PROBLEM TO SOLVE = Retype every one of the items below word for word, omitting the pictures.

[Chart understanding data]
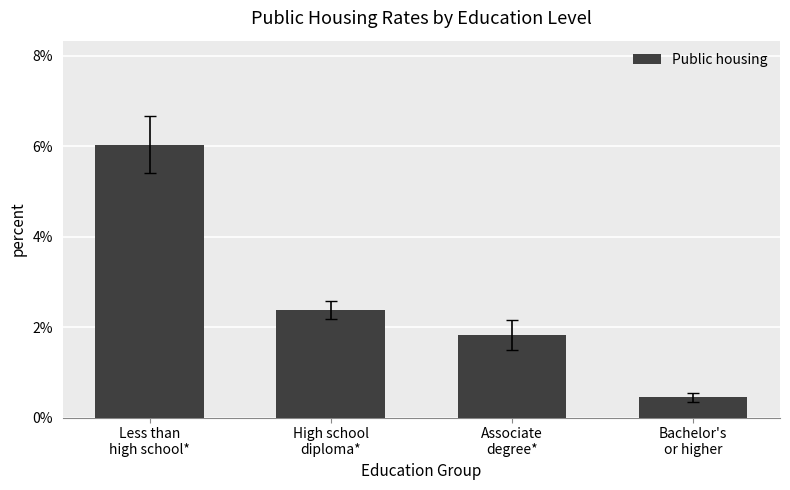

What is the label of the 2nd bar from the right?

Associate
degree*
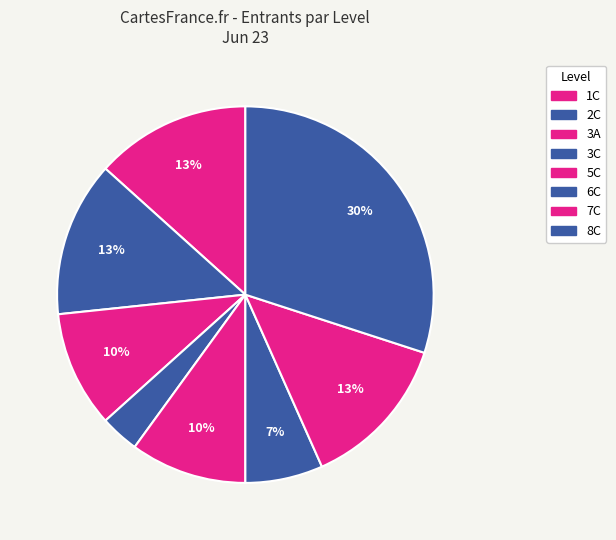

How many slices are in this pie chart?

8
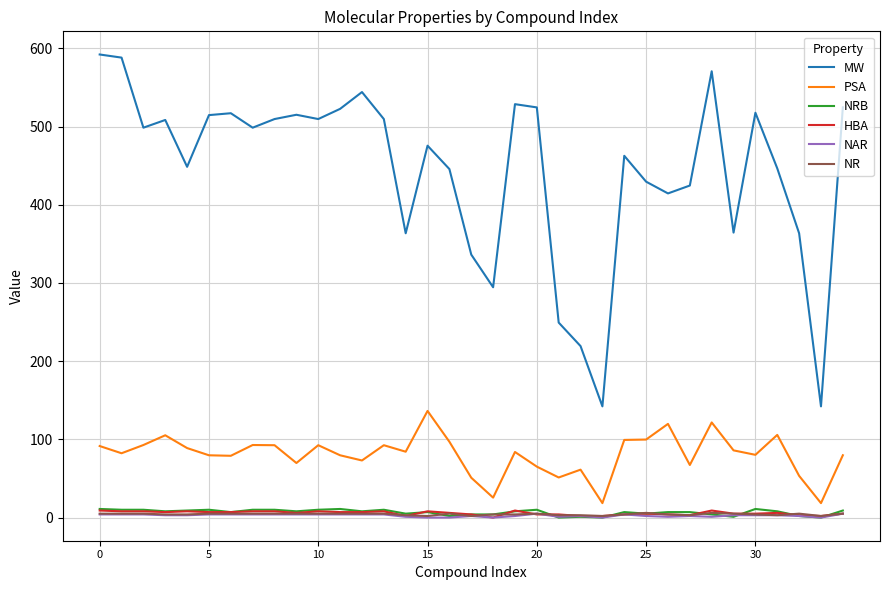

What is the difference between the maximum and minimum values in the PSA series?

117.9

RESPONSE =
What is the label of the 2nd bar from the right?

Associate
degree*

How many slices are in this pie chart?

8

What is the difference between the maximum and minimum values in the PSA series?

117.9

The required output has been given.